Another technique she recently explored is hand-tinting (manually adding color to black and white photos) for the illustrations to accompany It's About A Little Bird, the children's book she calls a "happy accident."

"Originally, it was just meant to be a gift for my granddaughters. I was doing just a little handmade book for their Christmas present," Lange explains. "I'm not an artist so there would be no way I could illustrate this book. And I have long collected real photo postcards, the black and white ones and the hand-tinted ones. So I thought, Well, let me try this. Because it's a technique I've always been fascinated by — that idea that you take a black and white photograph and then you color it. And it's easy."

But not that easy. Each photograph took about a day for Lange to color and there are about 20 images in the book. "It was a process, but it was great fun," she notes. "I like the kind of dreamy quality it had, and they're a little surreal. You don't quite know, 'Is this color photography? What is this really? Is it painting?' ... I loved it. And it's very meditative. I'm sure that's how painters feel when they work. You know, I would sit for a whole day and just try different things."

Lange wrote the narrative for It's About A Little Bird in one sitting. ("After all, it's not War and Peace or anything," Lange jokes with a hearty laugh.) But the story of sisters Adah and Ilse and their grandmother Mem, who brought a little bird back with her from Rome (unbeknownst to airport and customs employees), came naturally to the non-author since it is nonfiction.

"I never did it with the intention that this would some day be published," Lange says, admitting it took a bit of convincing to turn it into a book. "Would I do it again? I don't know. I'd have to be enchanted with the whole thing the same way I was with this. It would have to be another kind of photographic process. Maybe it would be something like photogravure or something like that. I'd have to think of a story that would really warrant it."

Whether or not Lange continues a writing career, she knows for certain that American Horror Story Season 4 will be the end of one era for her. But it's not because the incredibly dark material has worn on her. "It was like, 'OK. The end. I'm out of here. It's Christmas. I'm going home,'" she says of her instant ability to shake off Asylum's Sister Jude last year. "I have to say, in the early years, playing somebody like Frances Farmer, she would hover and she stayed around to haunt me for awhile," Lange says of her 1982 role that earned her her first Oscar nomination. "The first time I played Blanche Dubois was the same thing," she says with a sigh of the legendary Streetcar Named Desire part that she played both on stage and screen. "You just couldn't get rid of them.

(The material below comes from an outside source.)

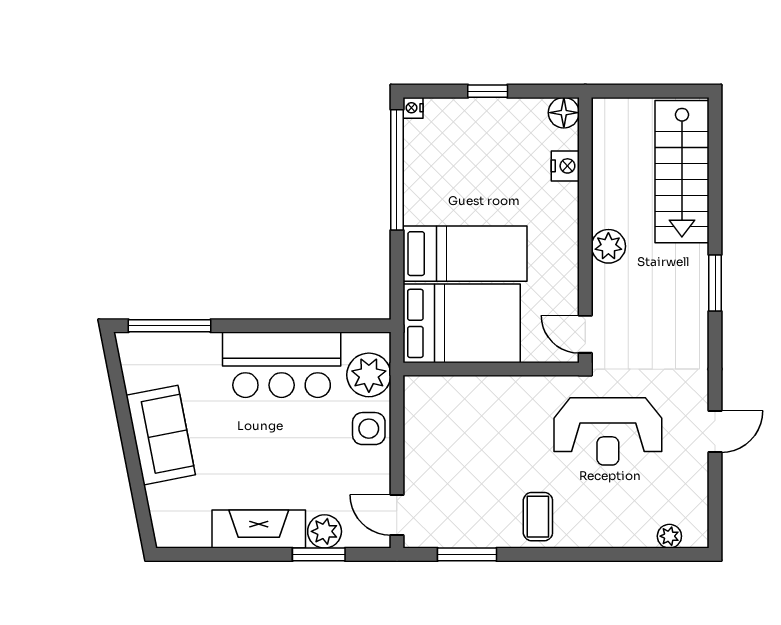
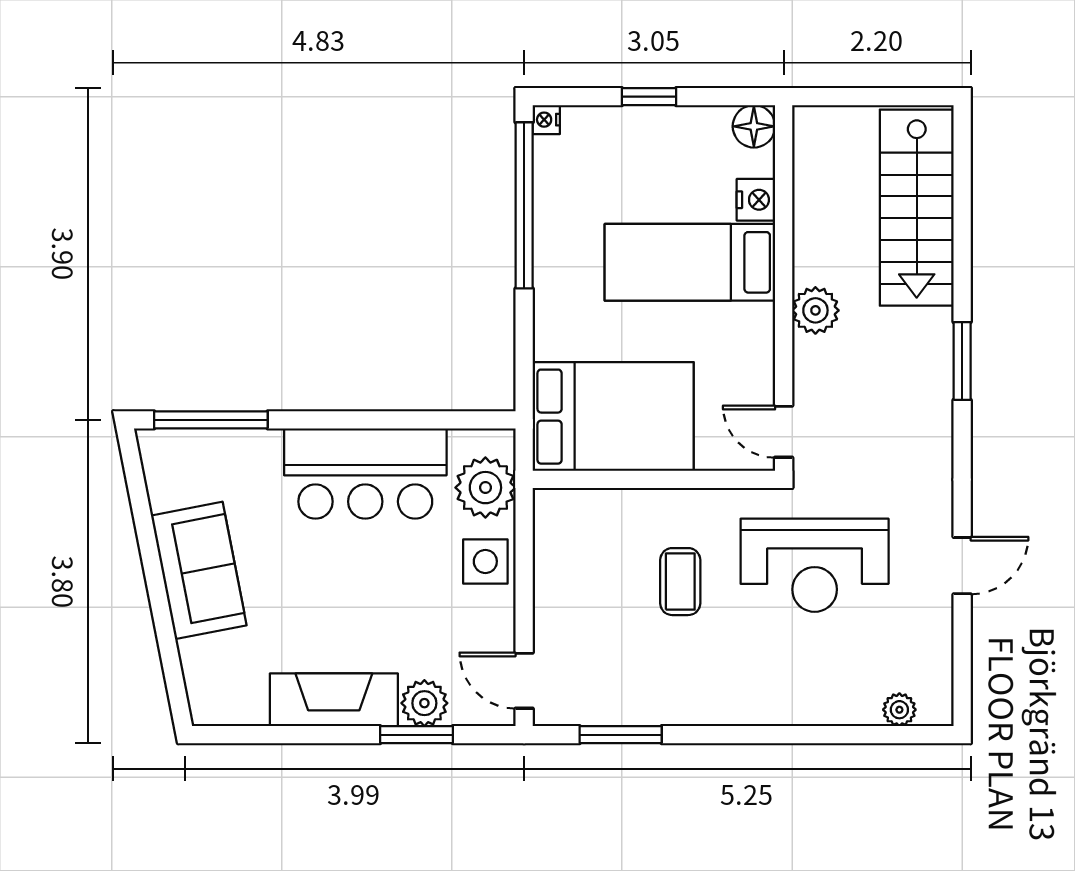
bed: (465, 254) -> (690, 262), moved, turned 180
coffee table: (538, 517) -> (680, 582), moved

But it's gotten easier over time."

As for her fourth and final season of American Horror Story, Lange knows a sliver of what's coming, but she's well trained in the Ryan Murphy School of Lip-Zipping. "I'm very excited," she says simply with a smile.

In the meantime, she's just trying to get through Coven. "Even the actors, we don't know what's coming up. So it's kind of like, How are we going to resolve this relationship? or Where is it going to go from here?" But Lange has learned to go along for the ride. "In a way, it's kind of interesting to do it that way," she says. "You don't have the whole blueprint in front of you from the beginning so you're making your best judgment as you go along, but you never know for sure what's going to happen."